It’s the lack of sleep that kills her during business trips.
It’s not the amount of work. It’s not even the time change, with he and she each moving their bedtimes and alarm clocks to make sure they get just ten minutes to see or hear each other on video conferencing each day. It’s that she can’t fall asleep without him there.
She tries to trick herself — she leaves her clothes and the light on, lies down on top of the covers, because then it’s not sleep, it’s just a nap, it doesn’t count. She sets up her pillows on the couch, on an armchair with her legs hanging half off an ottoman. When it’s not a bed, she thinks, maybe she won’t feel so lonely.

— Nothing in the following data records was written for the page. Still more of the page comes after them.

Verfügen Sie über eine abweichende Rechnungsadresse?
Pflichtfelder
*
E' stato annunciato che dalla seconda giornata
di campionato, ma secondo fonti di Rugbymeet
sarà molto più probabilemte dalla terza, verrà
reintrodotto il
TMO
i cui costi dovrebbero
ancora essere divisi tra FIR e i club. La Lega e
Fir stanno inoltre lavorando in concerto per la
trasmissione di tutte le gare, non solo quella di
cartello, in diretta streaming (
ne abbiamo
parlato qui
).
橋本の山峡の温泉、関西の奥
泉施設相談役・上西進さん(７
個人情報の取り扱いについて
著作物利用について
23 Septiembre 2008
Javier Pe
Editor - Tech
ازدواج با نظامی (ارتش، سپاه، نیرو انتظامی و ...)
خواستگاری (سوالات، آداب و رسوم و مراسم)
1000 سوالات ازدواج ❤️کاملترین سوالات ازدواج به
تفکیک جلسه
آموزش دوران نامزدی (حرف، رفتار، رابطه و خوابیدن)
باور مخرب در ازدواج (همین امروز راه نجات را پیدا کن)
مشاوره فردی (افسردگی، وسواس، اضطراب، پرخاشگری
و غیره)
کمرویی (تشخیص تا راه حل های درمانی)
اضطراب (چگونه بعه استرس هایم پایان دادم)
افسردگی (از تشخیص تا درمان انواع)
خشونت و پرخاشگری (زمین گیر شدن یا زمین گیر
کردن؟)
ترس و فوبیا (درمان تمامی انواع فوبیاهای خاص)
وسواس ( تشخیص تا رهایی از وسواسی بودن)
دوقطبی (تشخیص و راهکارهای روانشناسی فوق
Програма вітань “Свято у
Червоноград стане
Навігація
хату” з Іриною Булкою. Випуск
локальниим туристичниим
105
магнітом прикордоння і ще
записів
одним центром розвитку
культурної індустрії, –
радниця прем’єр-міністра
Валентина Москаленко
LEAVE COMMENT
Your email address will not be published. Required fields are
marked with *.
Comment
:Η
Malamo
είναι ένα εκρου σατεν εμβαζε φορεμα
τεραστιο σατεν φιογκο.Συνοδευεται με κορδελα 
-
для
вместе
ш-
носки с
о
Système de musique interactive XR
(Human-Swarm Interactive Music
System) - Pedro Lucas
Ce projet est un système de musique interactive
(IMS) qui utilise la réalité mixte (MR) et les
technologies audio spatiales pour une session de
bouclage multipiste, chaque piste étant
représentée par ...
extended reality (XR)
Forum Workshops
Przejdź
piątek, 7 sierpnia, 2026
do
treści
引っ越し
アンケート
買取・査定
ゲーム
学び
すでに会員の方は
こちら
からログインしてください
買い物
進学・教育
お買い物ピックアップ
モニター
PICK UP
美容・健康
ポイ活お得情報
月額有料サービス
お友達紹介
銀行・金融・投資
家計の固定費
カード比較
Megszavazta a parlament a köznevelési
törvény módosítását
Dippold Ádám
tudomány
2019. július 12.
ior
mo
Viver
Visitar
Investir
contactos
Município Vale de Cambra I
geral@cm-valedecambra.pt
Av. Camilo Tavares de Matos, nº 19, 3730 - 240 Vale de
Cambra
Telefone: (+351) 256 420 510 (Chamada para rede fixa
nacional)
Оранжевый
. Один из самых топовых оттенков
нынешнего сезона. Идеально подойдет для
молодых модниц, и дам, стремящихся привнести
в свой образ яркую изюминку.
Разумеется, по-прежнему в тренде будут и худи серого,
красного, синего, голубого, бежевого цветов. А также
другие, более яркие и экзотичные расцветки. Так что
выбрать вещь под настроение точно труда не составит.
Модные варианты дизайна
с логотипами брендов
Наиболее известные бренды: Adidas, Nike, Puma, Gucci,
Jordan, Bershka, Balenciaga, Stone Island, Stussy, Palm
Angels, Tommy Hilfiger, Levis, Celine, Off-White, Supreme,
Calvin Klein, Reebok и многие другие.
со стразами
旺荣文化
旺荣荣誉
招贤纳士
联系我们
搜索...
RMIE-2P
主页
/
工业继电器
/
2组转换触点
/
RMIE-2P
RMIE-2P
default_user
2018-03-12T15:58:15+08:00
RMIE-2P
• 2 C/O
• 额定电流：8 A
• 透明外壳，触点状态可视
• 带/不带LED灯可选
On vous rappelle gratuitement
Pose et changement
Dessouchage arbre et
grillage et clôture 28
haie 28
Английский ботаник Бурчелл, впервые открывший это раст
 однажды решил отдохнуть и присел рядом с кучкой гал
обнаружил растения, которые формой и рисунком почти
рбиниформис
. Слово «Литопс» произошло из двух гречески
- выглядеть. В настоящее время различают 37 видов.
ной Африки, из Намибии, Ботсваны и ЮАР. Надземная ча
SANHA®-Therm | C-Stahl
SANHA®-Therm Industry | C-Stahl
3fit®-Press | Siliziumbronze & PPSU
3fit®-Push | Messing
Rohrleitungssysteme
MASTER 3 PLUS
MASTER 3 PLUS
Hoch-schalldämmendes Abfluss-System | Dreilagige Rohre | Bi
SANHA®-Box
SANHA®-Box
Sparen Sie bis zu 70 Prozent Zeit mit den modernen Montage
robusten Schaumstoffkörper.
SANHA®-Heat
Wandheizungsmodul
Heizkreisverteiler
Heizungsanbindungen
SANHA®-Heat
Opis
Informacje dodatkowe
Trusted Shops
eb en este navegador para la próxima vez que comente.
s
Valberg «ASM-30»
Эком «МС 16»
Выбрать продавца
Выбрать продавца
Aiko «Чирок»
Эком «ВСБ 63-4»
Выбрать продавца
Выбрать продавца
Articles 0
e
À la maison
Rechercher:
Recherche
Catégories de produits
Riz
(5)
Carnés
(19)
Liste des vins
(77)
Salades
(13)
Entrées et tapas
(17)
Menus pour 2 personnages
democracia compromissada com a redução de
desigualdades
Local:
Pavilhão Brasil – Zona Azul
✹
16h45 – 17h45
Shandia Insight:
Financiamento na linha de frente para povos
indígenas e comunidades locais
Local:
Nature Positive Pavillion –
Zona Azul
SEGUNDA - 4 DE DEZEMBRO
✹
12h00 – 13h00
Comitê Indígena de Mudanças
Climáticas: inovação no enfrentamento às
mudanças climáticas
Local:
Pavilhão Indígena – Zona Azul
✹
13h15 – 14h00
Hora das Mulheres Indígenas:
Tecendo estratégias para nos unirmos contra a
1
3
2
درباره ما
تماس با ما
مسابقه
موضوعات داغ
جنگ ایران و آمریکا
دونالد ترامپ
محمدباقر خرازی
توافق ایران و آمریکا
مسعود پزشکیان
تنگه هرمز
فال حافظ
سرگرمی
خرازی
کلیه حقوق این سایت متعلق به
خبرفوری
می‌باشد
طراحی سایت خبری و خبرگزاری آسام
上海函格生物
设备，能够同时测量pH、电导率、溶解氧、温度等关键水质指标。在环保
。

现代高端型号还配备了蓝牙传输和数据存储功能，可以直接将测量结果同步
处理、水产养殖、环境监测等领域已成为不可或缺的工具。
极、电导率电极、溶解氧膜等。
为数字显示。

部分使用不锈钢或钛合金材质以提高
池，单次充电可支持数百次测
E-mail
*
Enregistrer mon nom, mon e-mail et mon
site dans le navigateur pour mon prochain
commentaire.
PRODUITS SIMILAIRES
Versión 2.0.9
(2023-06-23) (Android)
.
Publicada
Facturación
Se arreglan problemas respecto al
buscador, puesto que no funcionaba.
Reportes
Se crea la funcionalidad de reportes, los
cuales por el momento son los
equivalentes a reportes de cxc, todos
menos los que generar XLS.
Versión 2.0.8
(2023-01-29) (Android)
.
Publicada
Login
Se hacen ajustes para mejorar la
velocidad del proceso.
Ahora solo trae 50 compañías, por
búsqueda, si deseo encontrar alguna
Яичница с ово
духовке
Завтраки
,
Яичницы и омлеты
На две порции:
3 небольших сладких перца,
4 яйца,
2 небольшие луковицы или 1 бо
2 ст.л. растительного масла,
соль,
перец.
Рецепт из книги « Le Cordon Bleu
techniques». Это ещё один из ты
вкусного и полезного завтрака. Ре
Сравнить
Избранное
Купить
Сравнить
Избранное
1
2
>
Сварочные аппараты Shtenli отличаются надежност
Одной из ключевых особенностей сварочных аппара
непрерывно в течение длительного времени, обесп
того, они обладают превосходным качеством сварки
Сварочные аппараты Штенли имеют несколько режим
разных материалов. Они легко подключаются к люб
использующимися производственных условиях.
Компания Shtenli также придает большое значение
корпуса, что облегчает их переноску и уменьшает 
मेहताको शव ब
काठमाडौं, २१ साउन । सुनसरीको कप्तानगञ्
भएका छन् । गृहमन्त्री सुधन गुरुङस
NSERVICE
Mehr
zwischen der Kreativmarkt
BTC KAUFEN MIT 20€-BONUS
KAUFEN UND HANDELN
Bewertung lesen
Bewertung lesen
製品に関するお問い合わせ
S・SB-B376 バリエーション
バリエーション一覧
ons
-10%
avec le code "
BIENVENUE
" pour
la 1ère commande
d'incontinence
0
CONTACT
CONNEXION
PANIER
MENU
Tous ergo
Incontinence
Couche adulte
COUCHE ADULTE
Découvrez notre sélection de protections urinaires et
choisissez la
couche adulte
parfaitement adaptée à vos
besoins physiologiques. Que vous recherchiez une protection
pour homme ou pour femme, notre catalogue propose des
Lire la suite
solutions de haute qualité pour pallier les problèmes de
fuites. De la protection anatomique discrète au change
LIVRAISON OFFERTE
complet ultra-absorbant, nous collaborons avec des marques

But things get worse as the trip drags on. Her body anticipates her deceptions, is no longer fooled. She gives up on “trying” to sleep, and just stays awake until her body can’t take it any more and crashes in place: induced narcolepsy. But then she adjusts again, cruising towards true insomnia, until everything aches her eyes like looking too long at a computer, even when she's outside and a screen is nowhere to be found. Adding or cutting back on caffeine doesn’t help. Exercise doesn’t help. She won’t take sleeping pills. The only good nights are the ones where they can leave the line open, when they find that window of time where the sky is dark in both his part of the world and hers, and she can fall asleep next to the phone, listening to him breathe.
And this isn’t even half the story. He’s the one on the road, not her.